In recent years, academic architecture panels, journals, and symposia have brought disability perspectives to architecture.  These are important contributions. However, in many of these venues, no architects with permanent and severe disabilities were present to represent this particular form of identity. As this article demonstrates, the structural limitations to a career as an architect with disabilities run deep, and the limitations to academic leadership in this area run deeper.

To imagine disability having a place in architecture will involve much more than making buildings accessible or identifying people with disabilities and making entreaties to them to enter the profession. It will involve expensive transformations to the physical spaces of colleges and universities; a lessening of the athletic aesthetics of architecture history, theory, and design; and legal structures that will open a field like construction to more people.
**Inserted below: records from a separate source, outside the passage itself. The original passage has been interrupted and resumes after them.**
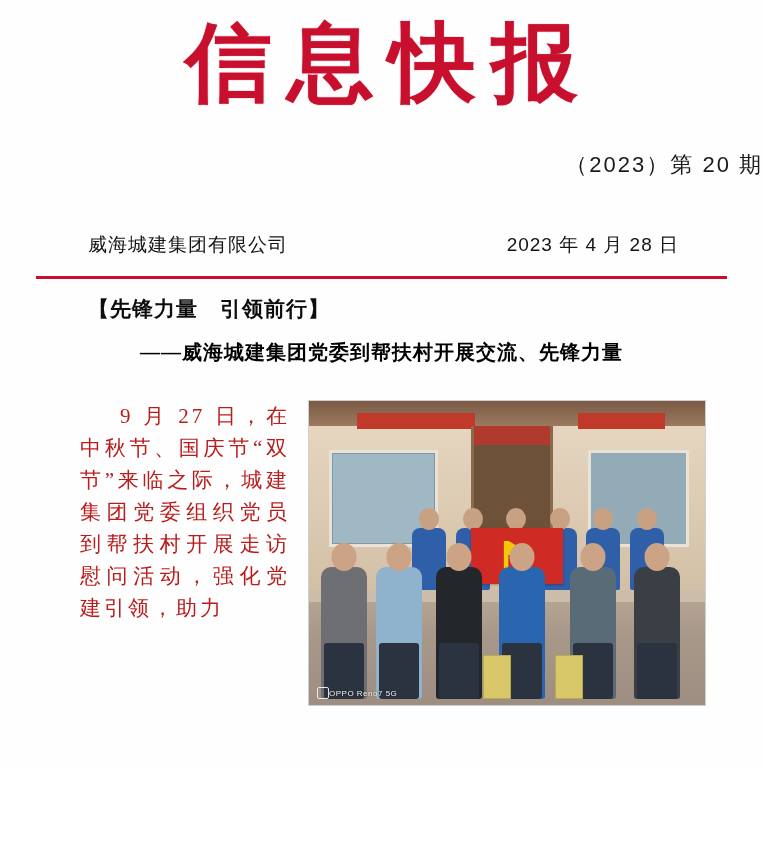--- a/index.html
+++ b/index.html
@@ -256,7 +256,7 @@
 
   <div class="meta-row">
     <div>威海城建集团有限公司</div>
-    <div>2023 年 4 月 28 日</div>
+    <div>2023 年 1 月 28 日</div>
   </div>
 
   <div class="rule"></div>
If we pursue these transformations in the accessibility of space, discourse, and construction, we will likely see a parallel shift in the types of people who imagine becoming an architect and leading this profession. In turn, the discussion of accessibility and its realization in the design and construction of buildings will enter a new, more sophisticated, and ethical stage of development.

David Gissen is Professor of Architecture at the California College of the Arts. He became an above-the-knee amputee while an architecture student in the early 1990s – a surgery related to an earlier childhood illness.